_DIRECTIONS FOR THIS TASK:_
Retype the data that follows with no alterations, please.

_DATA BELOW:_
((

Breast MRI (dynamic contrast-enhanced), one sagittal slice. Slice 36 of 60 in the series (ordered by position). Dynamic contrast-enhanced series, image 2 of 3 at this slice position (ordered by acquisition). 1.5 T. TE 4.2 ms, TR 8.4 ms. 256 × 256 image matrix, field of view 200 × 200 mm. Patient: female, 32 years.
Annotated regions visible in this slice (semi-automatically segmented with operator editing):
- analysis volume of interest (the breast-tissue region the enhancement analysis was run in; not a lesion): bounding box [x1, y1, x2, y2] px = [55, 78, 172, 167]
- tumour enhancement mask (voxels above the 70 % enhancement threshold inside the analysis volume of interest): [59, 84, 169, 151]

))

_SOLUTION TO THIS TASK:_
Breast MRI (dynamic contrast-enhanced), one sagittal slice. Slice 36 of 60 in the series (ordered by position). Dynamic contrast-enhanced series, image 2 of 3 at this slice position (ordered by acquisition). 1.5 T. TE 4.2 ms, TR 8.4 ms. 256 × 256 image matrix, field of view 200 × 200 mm. Patient: female, 32 years.
Annotated regions visible in this slice (semi-automatically segmented with operator editing):
- analysis volume of interest (the breast-tissue region the enhancement analysis was run in; not a lesion): bounding box [x1, y1, x2, y2] px = [55, 78, 172, 167]
- tumour enhancement mask (voxels above the 70 % enhancement threshold inside the analysis volume of interest): [59, 84, 169, 151]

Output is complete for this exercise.